(Chart comprehension data)
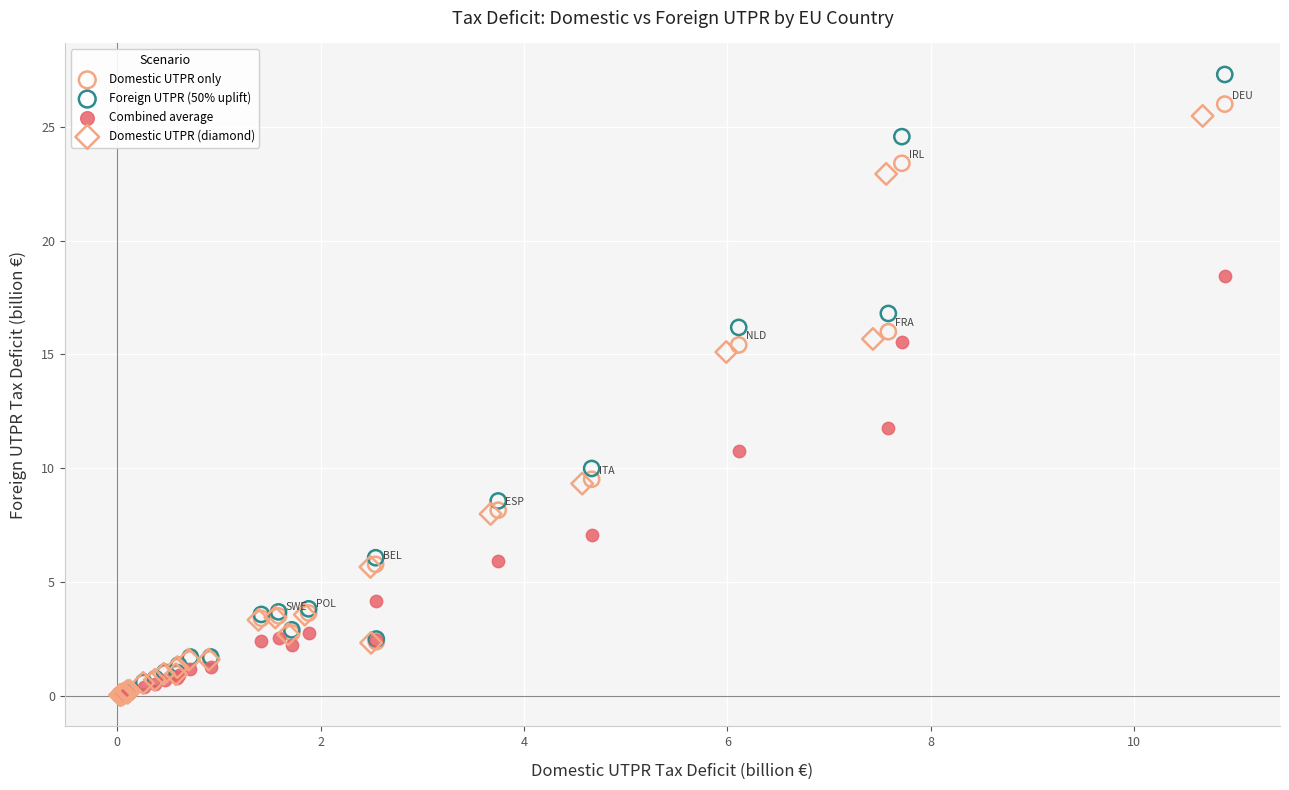

Which series has the largest Y range (max minus min)?

Foreign UTPR (50% uplift)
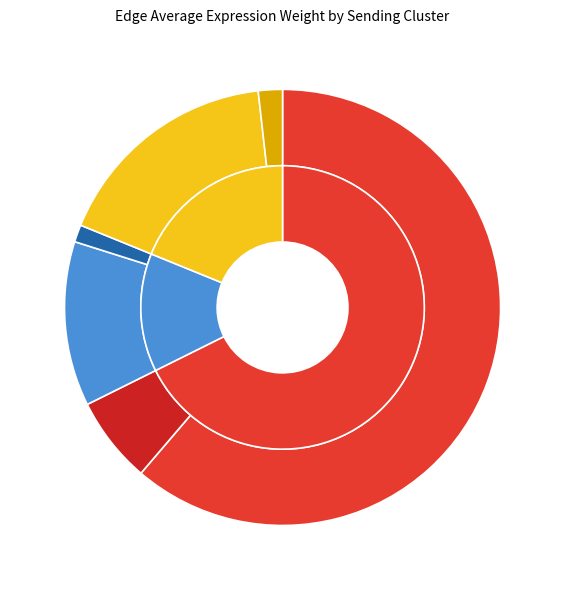

Is FAPs->FAPs the majority of the pie?

Yes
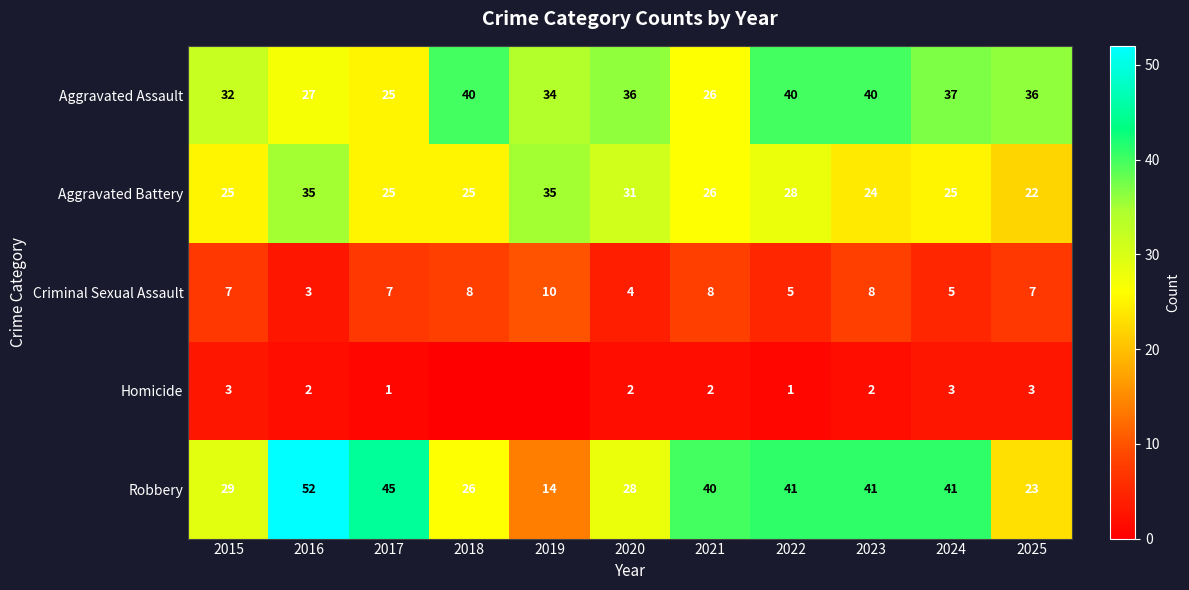

Between 2023 and 2025, which series saw the biggest shift?

Robbery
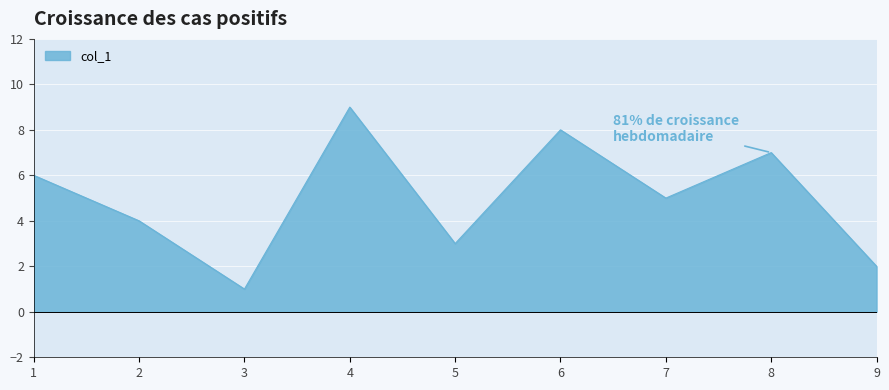

True or false: the data shows 5 at 5.

False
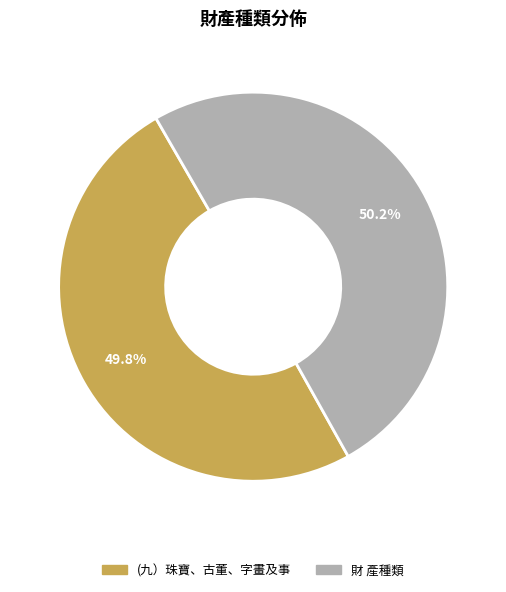

Is it true that 財 產種類 is 50% of the pie?

True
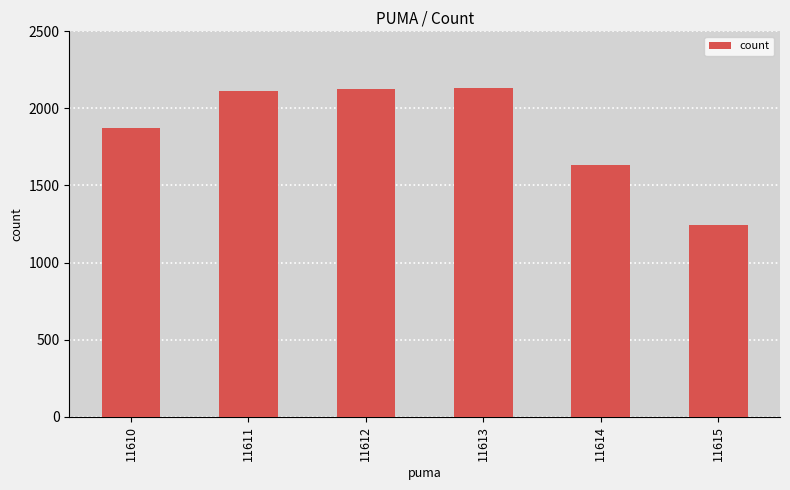

What is the difference between the values at 11614 and 11612?

494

Task brief → Copy the rows exactly as they appear, starting at the line that holds "True or false: the data shows 5 at 5." and continuing through the last of the rows, both ends included. Leave the pictures out of your copy.

Solution →
True or false: the data shows 5 at 5.

False

Is it true that 財 產種類 is 50% of the pie?

True

What is the difference between the values at 11614 and 11612?

494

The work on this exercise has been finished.